HOW TO COMPLETE THIS TASK:
Please render the lines as a numbered list with blank lines omitted, starting with the line containing "How about listing" and going on through the line containing "-0.026760, -0.998849, 1.995548]]". Leave the pictures out of your answer.

TASK INPUTS:
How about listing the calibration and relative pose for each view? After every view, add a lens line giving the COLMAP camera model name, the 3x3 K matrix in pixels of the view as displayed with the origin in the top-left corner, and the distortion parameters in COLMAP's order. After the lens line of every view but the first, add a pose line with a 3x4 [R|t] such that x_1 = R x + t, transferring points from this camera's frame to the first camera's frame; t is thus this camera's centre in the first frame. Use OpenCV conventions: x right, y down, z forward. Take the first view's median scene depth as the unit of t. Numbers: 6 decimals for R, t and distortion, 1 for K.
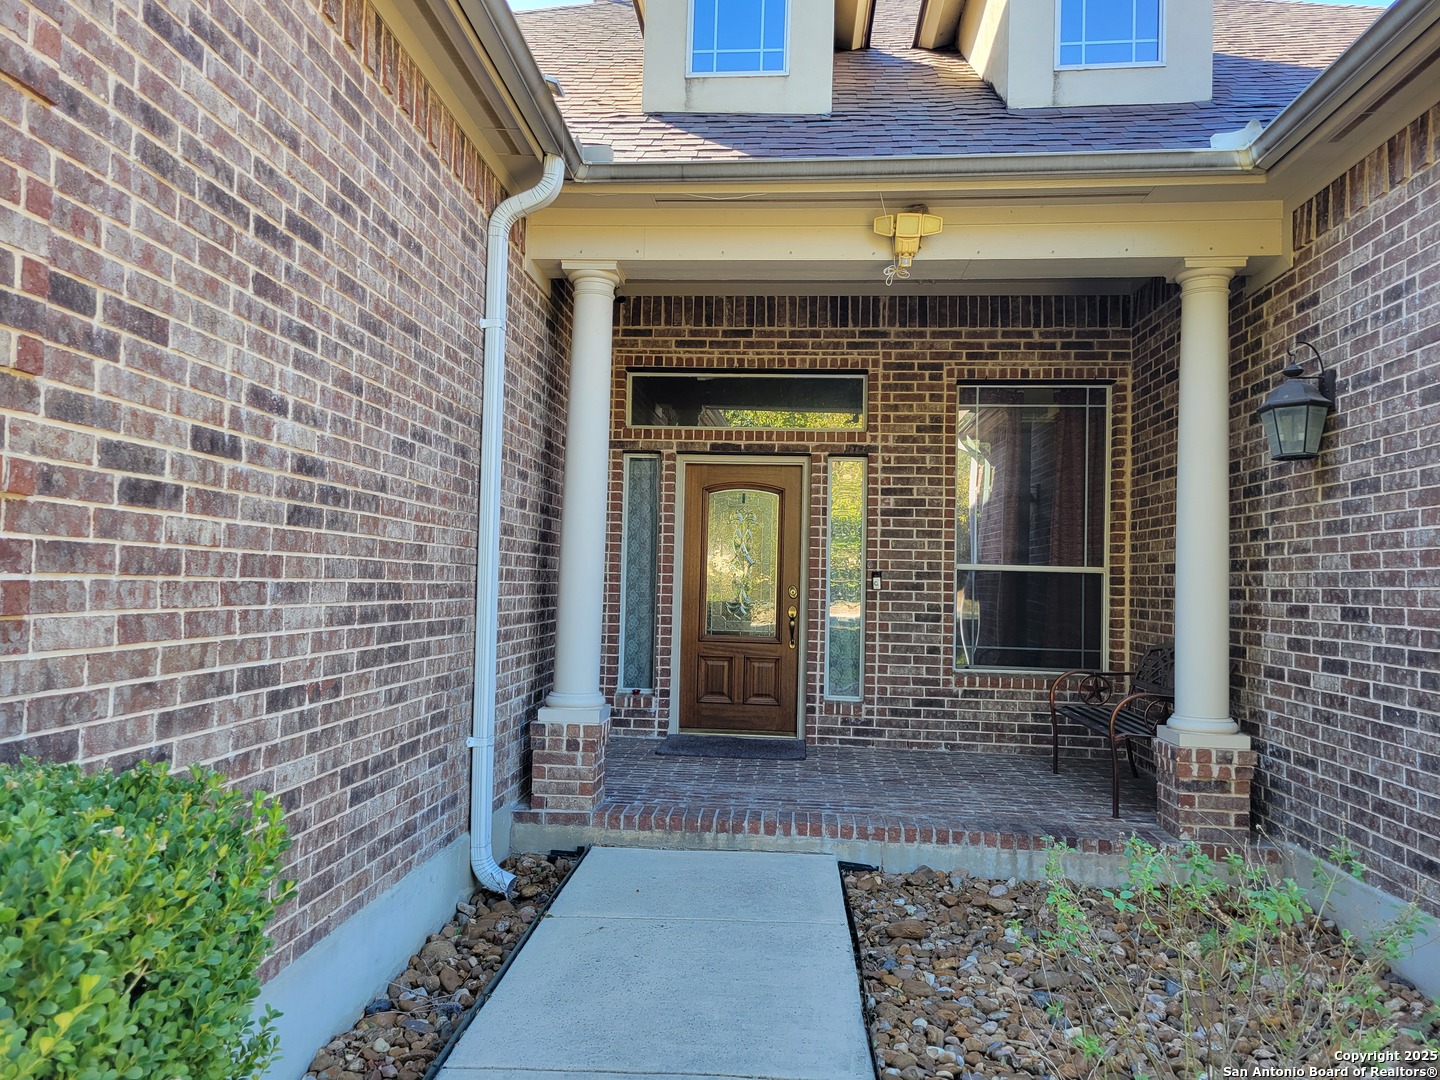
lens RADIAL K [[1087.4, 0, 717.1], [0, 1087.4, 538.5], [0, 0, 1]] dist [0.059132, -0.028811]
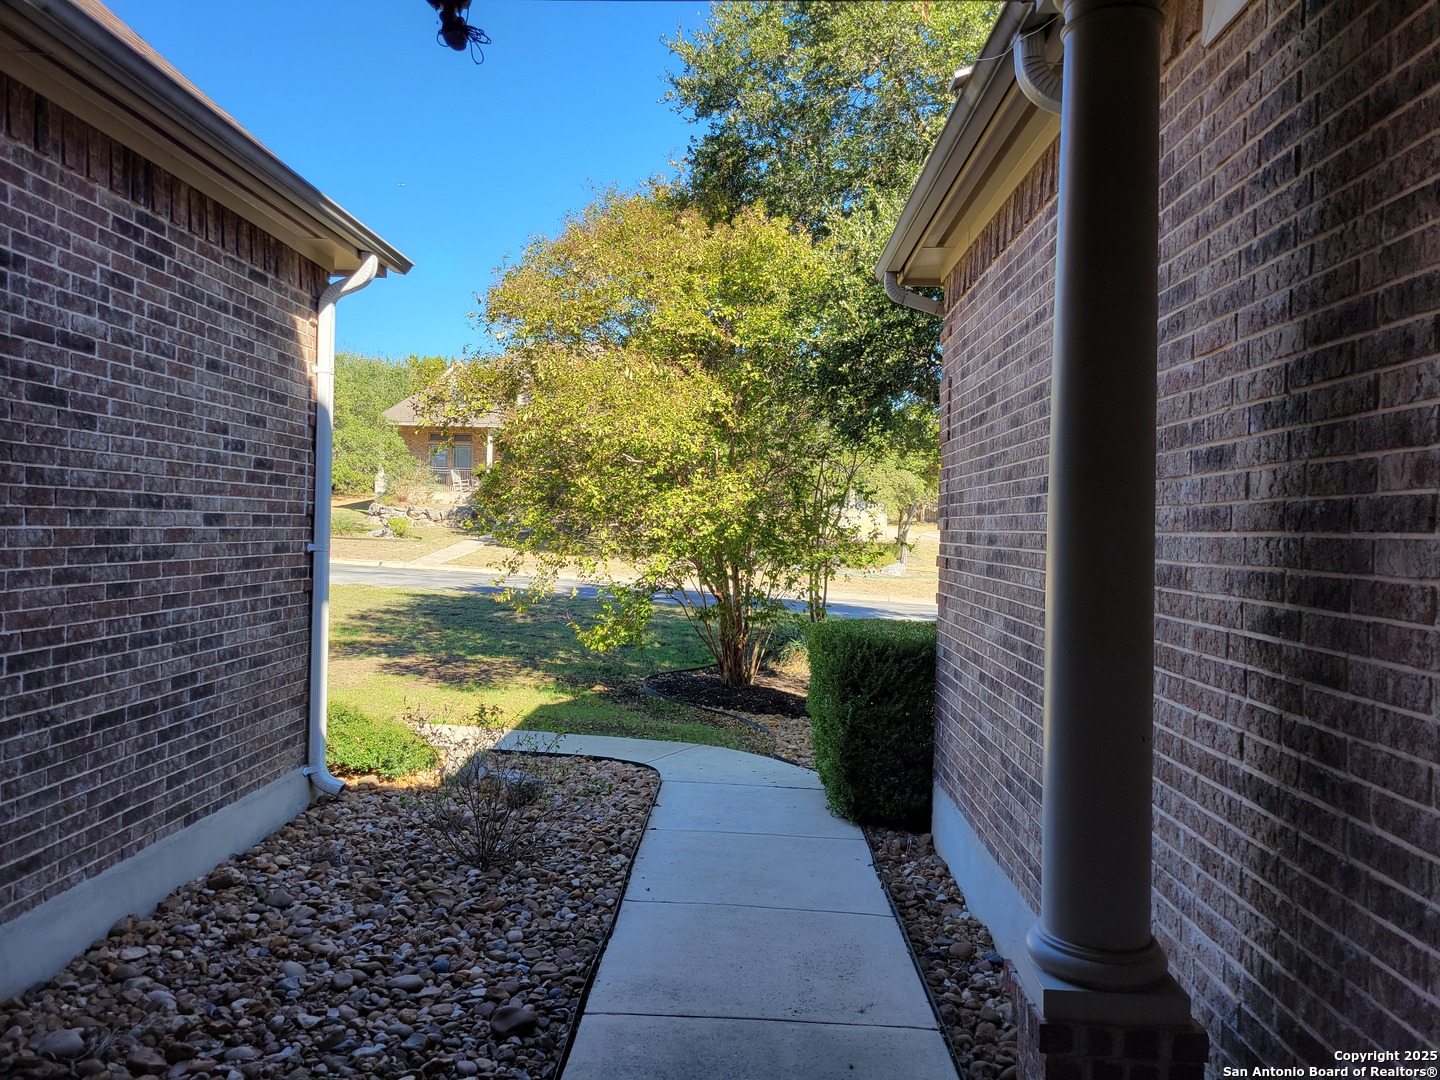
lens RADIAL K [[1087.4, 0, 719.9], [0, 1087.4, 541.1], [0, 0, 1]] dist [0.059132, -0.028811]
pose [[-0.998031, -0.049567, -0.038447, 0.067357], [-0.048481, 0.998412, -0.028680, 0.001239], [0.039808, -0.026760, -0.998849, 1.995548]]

==

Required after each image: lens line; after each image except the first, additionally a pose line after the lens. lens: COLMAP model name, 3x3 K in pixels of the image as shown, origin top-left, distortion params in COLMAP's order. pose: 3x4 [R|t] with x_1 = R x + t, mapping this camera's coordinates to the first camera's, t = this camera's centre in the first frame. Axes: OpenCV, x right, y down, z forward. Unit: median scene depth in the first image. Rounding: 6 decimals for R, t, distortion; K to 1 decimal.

SOLUTION FOR THIS PROBLEM:
1. How about listing the calibration and relative pose for each view? After every view, add a lens line giving the COLMAP camera model name, the 3x3 K matrix in pixels of the view as displayed with the origin in the top-left corner, and the distortion parameters in COLMAP's order. After the lens line of every view but the first, add a pose line with a 3x4 [R|t] such that x_1 = R x + t, transferring points from this camera's frame to the first camera's frame; t is thus this camera's centre in the first frame. Use OpenCV conventions: x right, y down, z forward. Take the first view's median scene depth as the unit of t. Numbers: 6 decimals for R, t and distortion, 1 for K.
2. lens RADIAL K [[1087.4, 0, 717.1], [0, 1087.4, 538.5], [0, 0, 1]] dist [0.059132, -0.028811]
3. lens RADIAL K [[1087.4, 0, 719.9], [0, 1087.4, 541.1], [0, 0, 1]] dist [0.059132, -0.028811]
4. pose [[-0.998031, -0.049567, -0.038447, 0.067357], [-0.048481, 0.998412, -0.028680, 0.001239], [0.039808, -0.026760, -0.998849, 1.995548]]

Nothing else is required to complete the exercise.